The gigantic TBMs -- 70 to 80 metres in length, weighing 400 to
500 metric tonnes and 6.2 metre in radius -- is as long as four
passenger rail coaches, said the DMRC Chief Project Manager
(Metro), Mr. Mangu Singh.
Giving details of the machine, Mr. Singh said though it will
move at a slow pace of 10 to 15 metres per day, the high-tech
TBMs, which are internally airconditioned, take care of all the
vibrations which can create disturbances in buildings above the
surface. ``It will simultaneously create concrete structure
inside the tunnel through a prefabricated structure,'' he said.

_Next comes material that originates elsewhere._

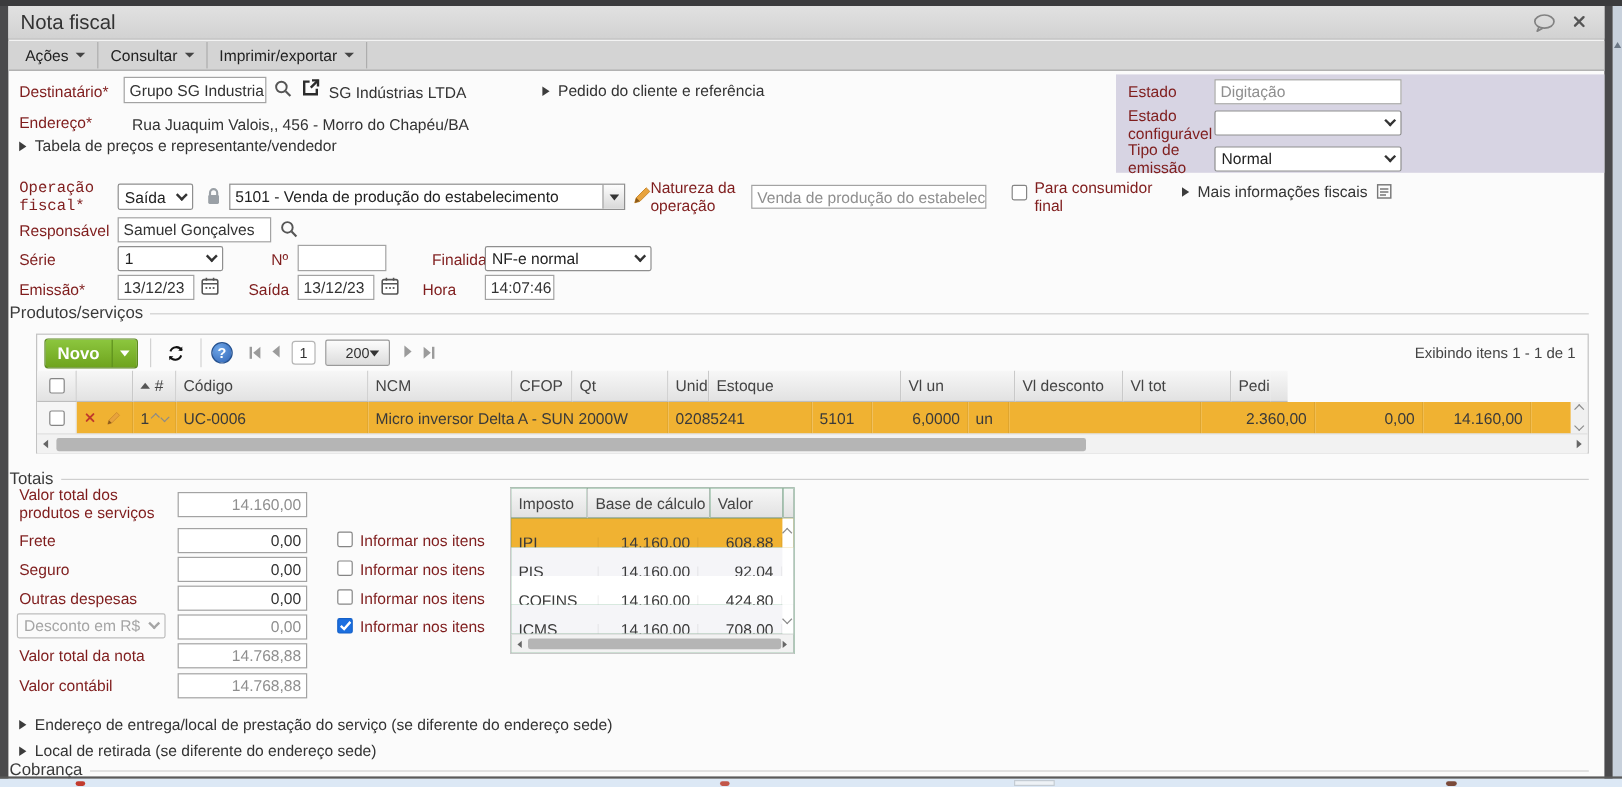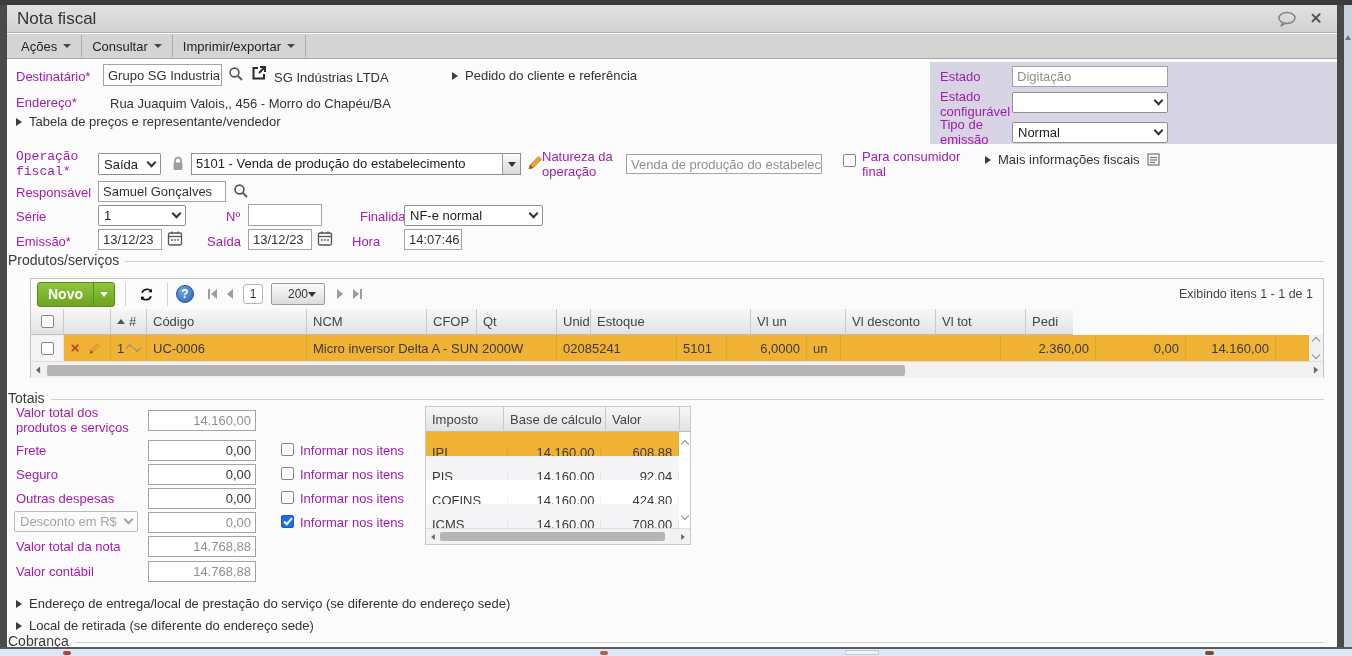"Destinatário*" .lbl { color: #a21caf -> #7f1d1d }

According to Mr. Singh, these TBMs have been tailormade to suit
Indian conditions. While two of them are soft soil TBMs, for
digging up tunnels between ISBT and Old Delhi and New Delhi
railway stations, and Patel Chowk on Ashoka Road, the third one
is rock TBM, for the tunnel passing below Chandni Chowk between
two railway stations. ``These decisions were taken based on the
study of the soil,'' he said.
These TBMs which will slowly move ahead in the tunnel after
cutting the earth as deep as 24 metre below the ground at a slow
speed of 10 to 15 revolution per minute, would automatically pass
the excavated earth through an automatic system to a truck above
the tunnel at a pre-determined location.
``The advantage of these machines are that dugup earth is taken
out at one place only. Not only this, a small team of ten to 12
highly skilled people would complete the entire task. It is so
sophisticated and vibration free that vehicles can easily move
above the road on top when the work is in progress below,'' he
said.
Right now, Mr. Singh said, the DMRC was making preparations for
creation of a shaft through which these gigantic TBMs would be
pushed below the ground. He said after trial runs at Gwalior, the
TBM would be dismantled, transported to the Capital in parts and
then reassembled here below the huge shaft which is 22 metre in
width, 40 m in length and 18 m in depth. One such shaft is being
dug up at Ashoka Road in Lutyen's Delhi.
Asserting that the DMRC was strictly following the guidelines
and standards set by the National Fire Protection Association of
the U.S., Mr. Singh said as a precautionary safety measure, cross
passages at frequent intervals were being constructed between the
two parallel tunnels below the ground, which would be normally
separated by a distance of 12 metres.